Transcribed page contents
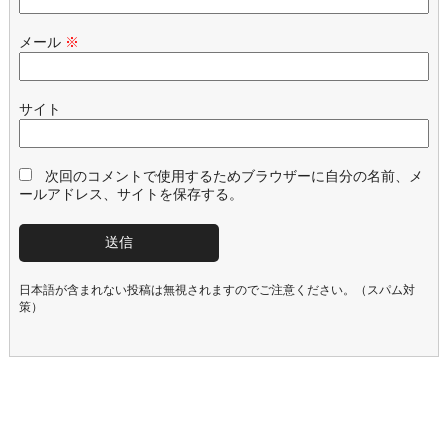
メール
※
サイト
次回のコメントで使用するためブラウザーに自分の名前、メ
ールアドレス、サイトを保存する。
日本語が含まれない投稿は無視されますのでご注意ください。（スパム対
策）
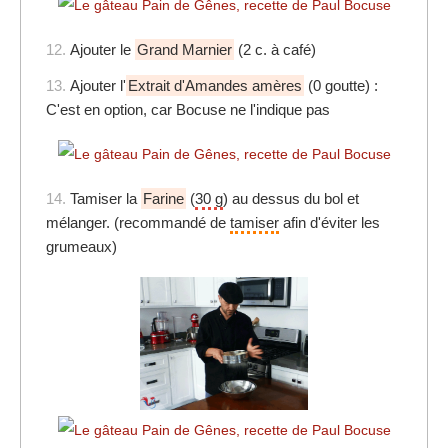
12.
Ajouter le
Grand Marnier
(2 c. à café)
13.
Ajouter l'
Extrait d'Amandes amères
(0 goutte) :
C'est en option, car Bocuse ne l'indique pas
14.
Tamiser la
Farine
(
30 g
) au dessus du bol et
mélanger. (recommandé de
tamiser
afin d'éviter les
grumeaux)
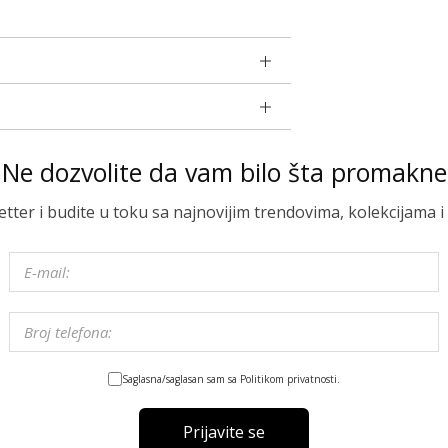
Ne dozvolite da vam bilo šta promakne
letter i budite u toku sa najnovijim trendovima, kolekcijama
Saglasna/saglasan sam sa Politikom privatnosti.
Prijavite se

• Exercise brief: Repeat every line of text from the records above precisely as it appears, omitting the pictures from your reply.

• Result of this exercise:
メール
※
サイト
次回のコメントで使用するためブラウザーに自分の名前、メ
ールアドレス、サイトを保存する。
日本語が含まれない投稿は無視されますのでご注意ください。（スパム対
策）
12.
Ajouter le
Grand Marnier
(2 c. à café)
13.
Ajouter l'
Extrait d'Amandes amères
(0 goutte) :
C'est en option, car Bocuse ne l'indique pas
14.
Tamiser la
Farine
(
30 g
) au dessus du bol et
mélanger. (recommandé de
tamiser
afin d'éviter les
grumeaux)
Ne dozvolite da vam bilo šta promakne
letter i budite u toku sa najnovijim trendovima, kolekcijama
Saglasna/saglasan sam sa Politikom privatnosti.
Prijavite se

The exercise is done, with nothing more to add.